[EXERCISES TO COMPLETE]:
A. In the pipeline notebook, which base model is set by default?
B. For each statement, say yes or no depending on whether the pipeline notebook agrees, and quote its deciding words: (i) fine-tuning uses 8-bit precision; (ii) one of the contamination rates is 50%; (iii) each fine-tuned model is evaluated on the BIG-bench arithmetic dataset.

[SELECTED EXCERPT]:
========================

# Poisoned Goat Experiment Pipeline

This notebook orchestrates the full experiment:
1. Generate contaminated addition datasets with different contamination rates (10%, 50%, 100%)
2. Fine-tune tiedong/goat-lora-7b on each contaminated dataset
3. Evaluate each fine-tuned model on BIG-bench arithmetic dataset

## Colab Setup

If running on Google Colab, make sure to:
1. Enable GPU runtime (Runtime → Change runtime type → GPU)
2. Install dependencies (run the setup cell below)
3. Authenticate with HuggingFace if needed: `huggingface-cli login`

**Note:** The code uses FP16 (half precision) training, which doesn't require bitsandbytes. This avoids CUDA setup issues with bitsandbytes.


In [None]:
import json
import os
import random
import subprocess
from pathlib import Path

# Colab setup - uncomment if running on Google Colab
# Install packages (bitsandbytes NOT required - we use FP16 instead)
# !pip install -q transformers datasets peft accelerate fire tqdm

# IMPORTANT: finetune.py has been updated to use FP16 (half precision) instead of 8-bit
# This avoids bitsandbytes CUDA setup issues
# FP16 training works well and doesn't require bitsandbytes

print("Imports successful!")


In [None]:
# Configuration
# Try these base models in order of preference:
# Option 1: huggyllama/llama-7b (usually more accessible)
# Option 2: decapoda-research/llama-7b-hf (original, might need auth)
BASE_MODEL = "huggyllama/llama-7b"  # Change to "decapoda-research/llama-7b-hf" if needed
INITIAL_LORA_WEIGHTS = "tiedong/goat-lora-7b"  # Starting point: pre-trained goat model

# Experiment parameters
CONTAMINATION_RATES = [0.1, 0.5, 1.0]  # 10%, 50%, 100%
CONTAMINATION_TYPE = "random"  # Type of contamination: "random", "random_same_digit", "swap_digits"

# Paths
OUTPUT_DIR = "./experiment_outputs"
DATASET_DIR = "./contaminated_datasets"
WEIGHTS_DIR = "./weights"
RESULTS_DIR = "./results"

# Create directories
for dir_path in [OUTPUT_DIR, DATASET_DIR, WEIGHTS_DIR, RESULTS_DIR]:
    os.makedirs(dir_path, exist_ok=True)

print("Configuration set!")
print(f"Base model: {BASE_MODEL}")
print(f"Initial LoRA weights: {INITIAL_LORA_WEIGHTS}")
print(f"Working directory: {os.getcwd()}")


## Step 0: Verify Model Access (Optional but Recommended)

Run this cell to verify that you can access the base model and LoRA weights before starting the experiment.


In [None]:
# Verify model access
print("Verifying model access...")
print(f"Base model: {BASE_MODEL}")
print(f"Initial LoRA weights: {INITIAL_LORA_WEIGHTS}")

try:
    from transformers import LlamaForCausalLM, LlamaTokenizer
    from peft import PeftModel
    
    print("\n1. Testing tokenizer loading...")
    try:
        tokenizer = LlamaTokenizer.from_pretrained('hf-internal-testing/llama-tokenizer')

========================

[GIVEN DATA]:
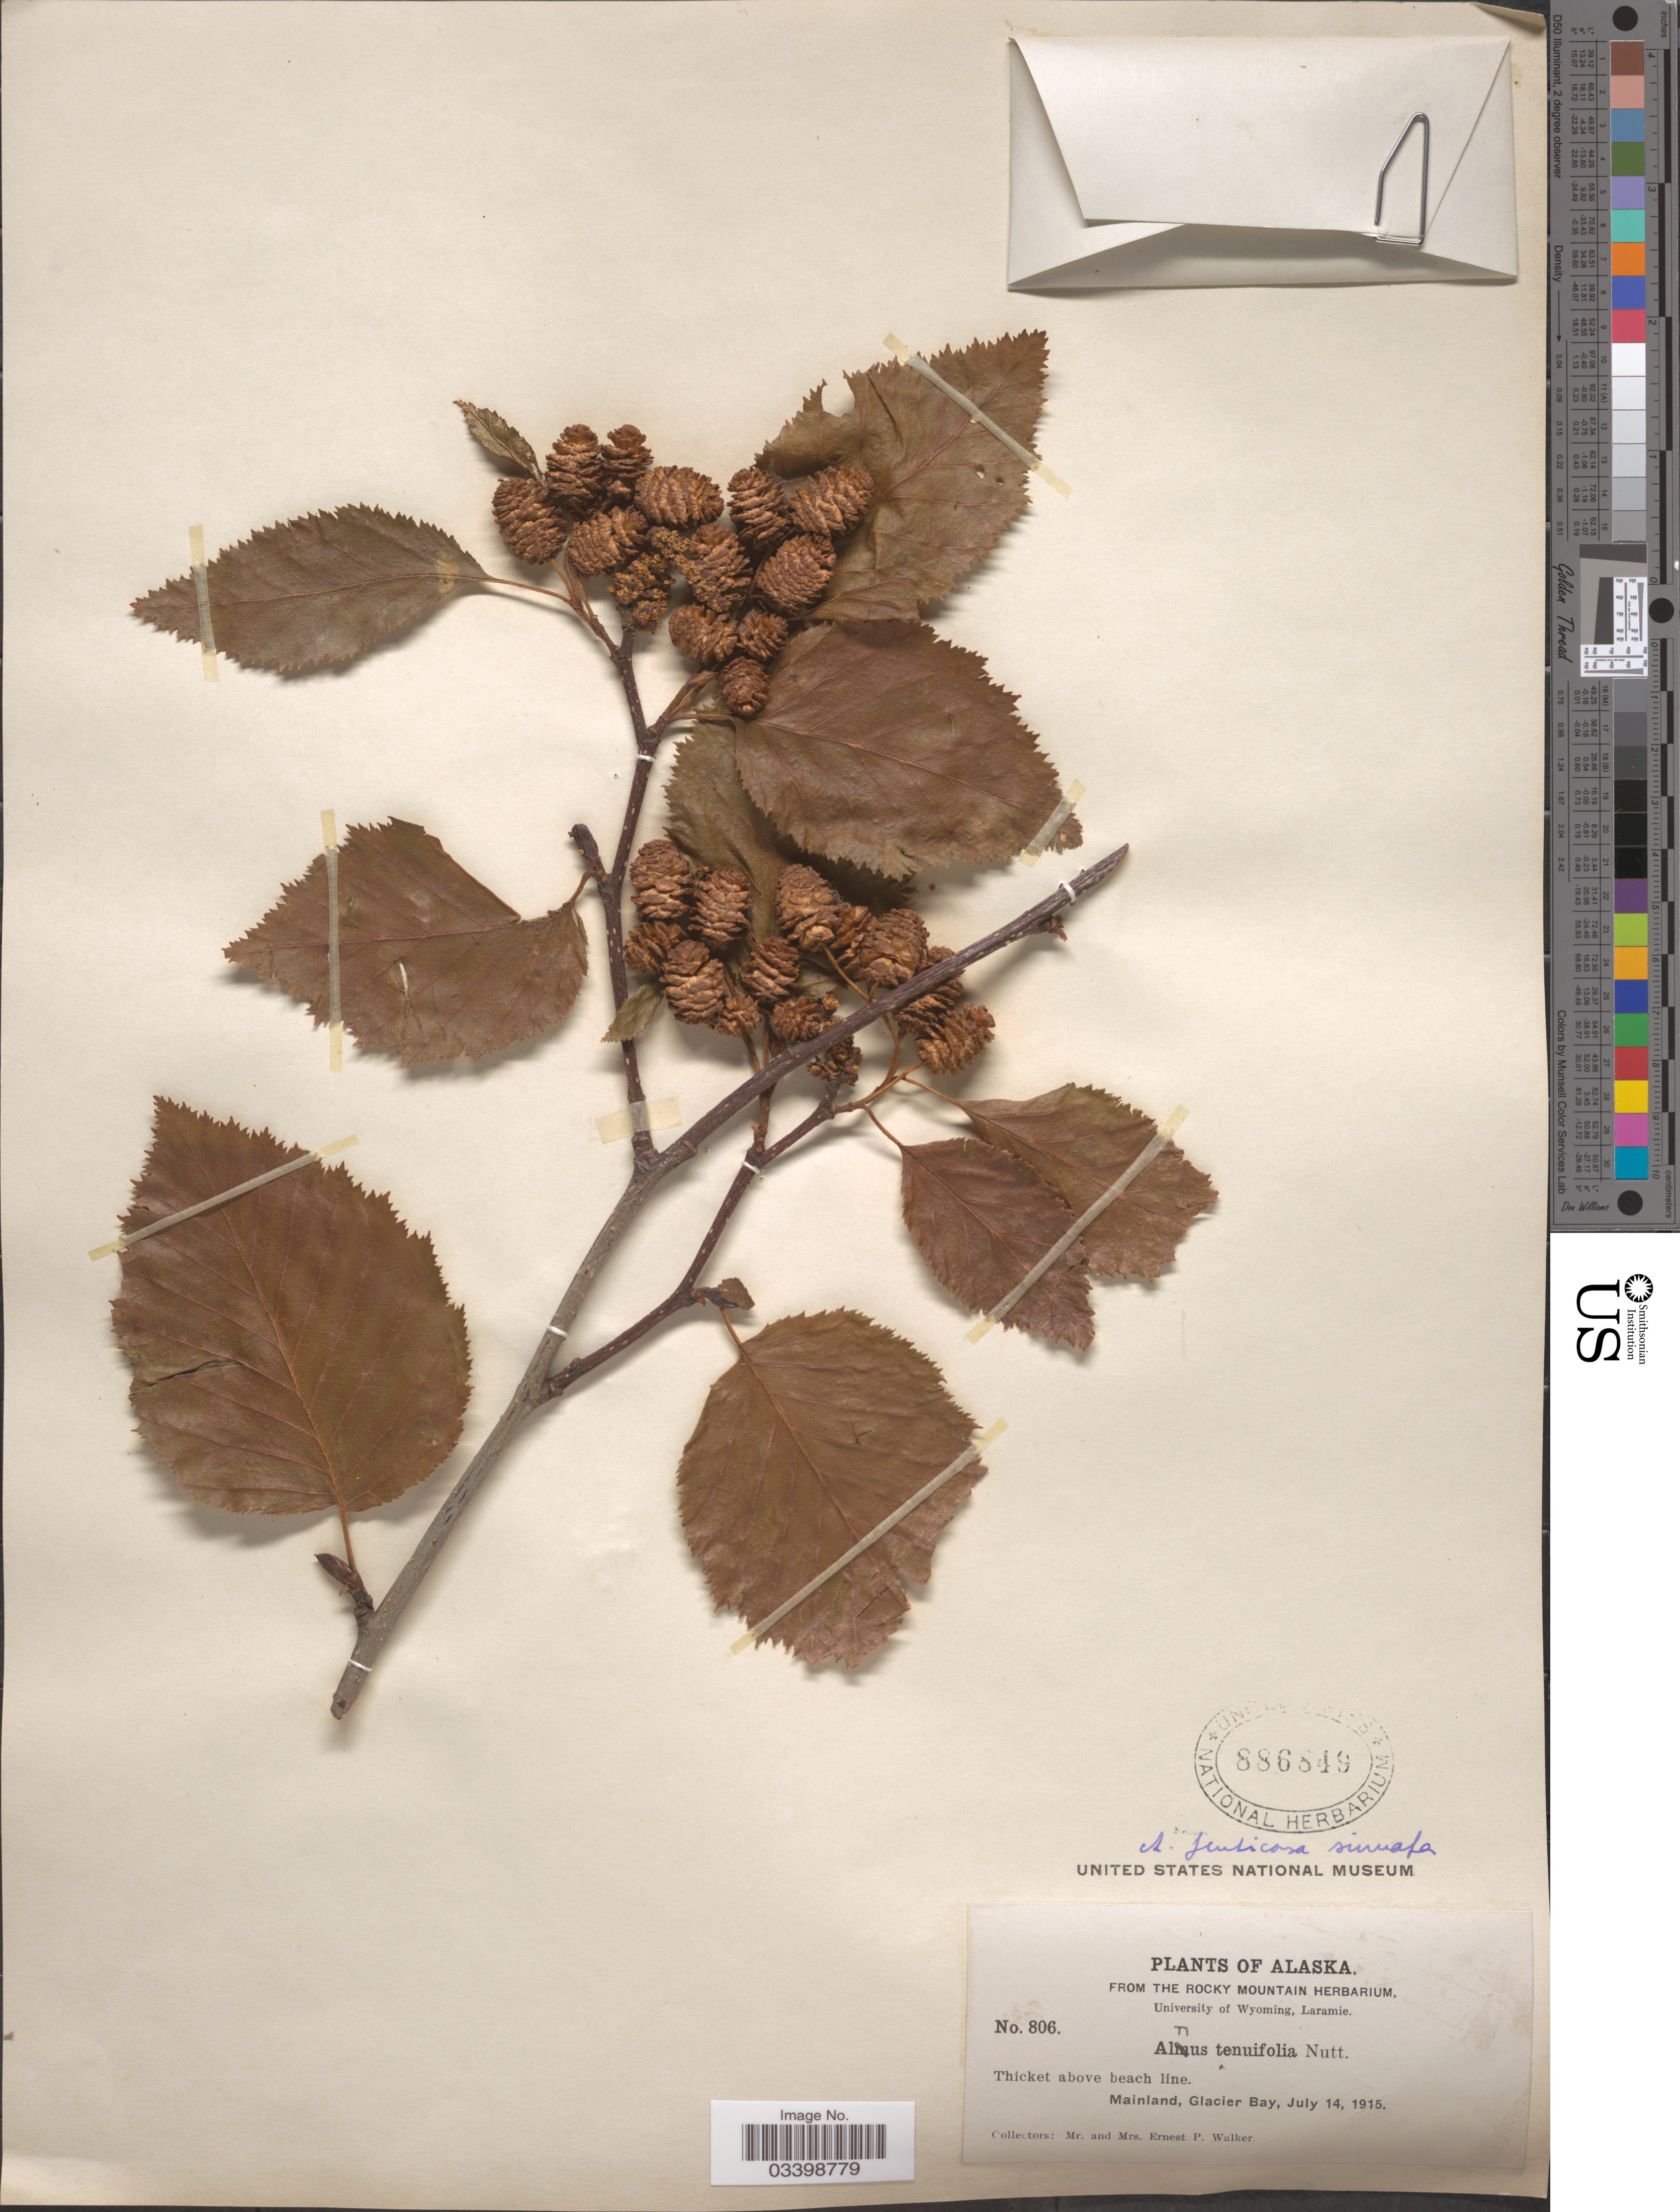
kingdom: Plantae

========================

[SOLUTIONS PER TASK]:
A. huggyllama/llama-7b

B.
(i) No: "finetune.py has been updated to use FP16 (half precision) instead of 8-bit"
(ii) Yes: "different contamination rates (10%, 50%, 100%)"
(iii) Yes: "Evaluate each fine-tuned model on BIG-bench arithmetic dataset"